This week’s Decade of Centenaries blogpost is by Margaret Hogan, retired teacher of St Brendan’s Community School, Birr, and local historian.
Introduction
Catherine Mahon is represented in most of the strands of the Decade of Centenaries: the labour movement, the women’s movement, the nationalist movement and even the implications of World War One for women teachers and agriculture. She became principal teacher at Carrig Mixed National School in Birr parish in 1892, and many of her friends and ex-pupils remembered the building of the nucleus of the present school by direct labour in 1911 and spoke about her activities during the Decade of Centenaries.
Feminist principles
She was co-opted to the executive of the Irish National Teachers’ Organisation (INTO) in 1907 after she protested that the executive was all male in a majority female profession.

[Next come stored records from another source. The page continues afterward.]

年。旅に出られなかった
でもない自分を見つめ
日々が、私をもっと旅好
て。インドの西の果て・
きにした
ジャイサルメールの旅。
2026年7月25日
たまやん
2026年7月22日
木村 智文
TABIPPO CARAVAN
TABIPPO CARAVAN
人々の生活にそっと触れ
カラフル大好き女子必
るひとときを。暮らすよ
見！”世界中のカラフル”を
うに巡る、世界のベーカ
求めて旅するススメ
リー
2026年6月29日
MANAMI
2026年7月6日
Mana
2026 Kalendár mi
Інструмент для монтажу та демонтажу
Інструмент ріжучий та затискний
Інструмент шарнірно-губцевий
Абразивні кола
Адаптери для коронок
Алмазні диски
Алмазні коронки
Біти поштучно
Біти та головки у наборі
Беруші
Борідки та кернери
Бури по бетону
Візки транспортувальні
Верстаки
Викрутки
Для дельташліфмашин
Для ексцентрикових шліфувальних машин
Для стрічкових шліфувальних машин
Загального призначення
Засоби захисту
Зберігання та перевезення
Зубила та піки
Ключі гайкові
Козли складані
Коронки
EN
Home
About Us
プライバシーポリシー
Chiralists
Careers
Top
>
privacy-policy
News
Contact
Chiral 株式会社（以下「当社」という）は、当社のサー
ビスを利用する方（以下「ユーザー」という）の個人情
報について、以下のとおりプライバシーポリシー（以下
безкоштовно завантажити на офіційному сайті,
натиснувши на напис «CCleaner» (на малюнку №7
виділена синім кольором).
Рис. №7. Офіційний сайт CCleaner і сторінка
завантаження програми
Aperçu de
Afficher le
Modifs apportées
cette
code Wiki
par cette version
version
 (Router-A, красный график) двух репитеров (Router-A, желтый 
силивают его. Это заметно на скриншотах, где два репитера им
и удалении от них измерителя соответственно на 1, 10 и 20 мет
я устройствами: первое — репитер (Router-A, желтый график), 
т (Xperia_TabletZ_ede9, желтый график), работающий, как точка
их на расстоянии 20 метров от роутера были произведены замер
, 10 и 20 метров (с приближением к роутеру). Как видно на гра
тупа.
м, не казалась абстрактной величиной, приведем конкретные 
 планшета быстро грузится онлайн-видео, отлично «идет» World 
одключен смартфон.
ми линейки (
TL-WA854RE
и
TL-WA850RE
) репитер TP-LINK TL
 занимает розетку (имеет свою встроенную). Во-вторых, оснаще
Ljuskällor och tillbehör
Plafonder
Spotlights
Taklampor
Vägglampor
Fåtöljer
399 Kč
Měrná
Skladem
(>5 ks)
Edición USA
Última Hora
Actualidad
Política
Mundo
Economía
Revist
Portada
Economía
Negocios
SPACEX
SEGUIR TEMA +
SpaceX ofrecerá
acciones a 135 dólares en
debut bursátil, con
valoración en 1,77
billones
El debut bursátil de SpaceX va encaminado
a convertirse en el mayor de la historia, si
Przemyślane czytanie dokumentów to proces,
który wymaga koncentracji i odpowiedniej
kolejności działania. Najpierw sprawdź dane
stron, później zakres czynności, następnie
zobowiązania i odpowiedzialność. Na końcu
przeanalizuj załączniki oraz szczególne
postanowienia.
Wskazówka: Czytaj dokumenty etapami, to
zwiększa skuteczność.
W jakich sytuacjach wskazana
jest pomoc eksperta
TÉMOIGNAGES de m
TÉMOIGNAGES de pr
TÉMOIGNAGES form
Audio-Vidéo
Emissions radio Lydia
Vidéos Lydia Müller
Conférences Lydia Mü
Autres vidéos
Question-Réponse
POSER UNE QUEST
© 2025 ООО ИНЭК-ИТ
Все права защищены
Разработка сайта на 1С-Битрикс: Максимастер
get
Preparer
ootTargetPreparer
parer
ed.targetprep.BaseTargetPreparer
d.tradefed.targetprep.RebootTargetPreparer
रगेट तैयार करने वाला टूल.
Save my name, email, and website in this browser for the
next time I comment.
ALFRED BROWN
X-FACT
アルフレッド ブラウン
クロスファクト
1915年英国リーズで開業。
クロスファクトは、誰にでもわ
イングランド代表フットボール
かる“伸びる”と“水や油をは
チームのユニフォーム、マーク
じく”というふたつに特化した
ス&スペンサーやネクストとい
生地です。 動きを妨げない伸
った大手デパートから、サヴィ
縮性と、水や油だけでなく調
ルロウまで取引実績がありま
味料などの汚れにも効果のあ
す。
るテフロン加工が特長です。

Her ability was recognised, and she became first woman president of the INTO in 1912 for two years. Female teachers then had to work longer hours than male teachers, training girls in laundry, needlework and cookery, and often buying products at their own expense, even though their salaries were much lower than those of male teachers. Then a pregnant woman teacher was obliged to take three months’ leave and employ a substitute at her own expense, and this enraged ‘Miss Mahon’, as she came to be known. It was alleged that inspectors at the time operated ‘a reign of terror’, humiliating, fining, demoting and having teachers dismissed in an arbitrary way. The UK government set up the Dill Commission to investigate teachers’ conditions of work and it is agreed that Miss Mahon starred when she gave evidence at the inquiry, with able responses to stiff challenges.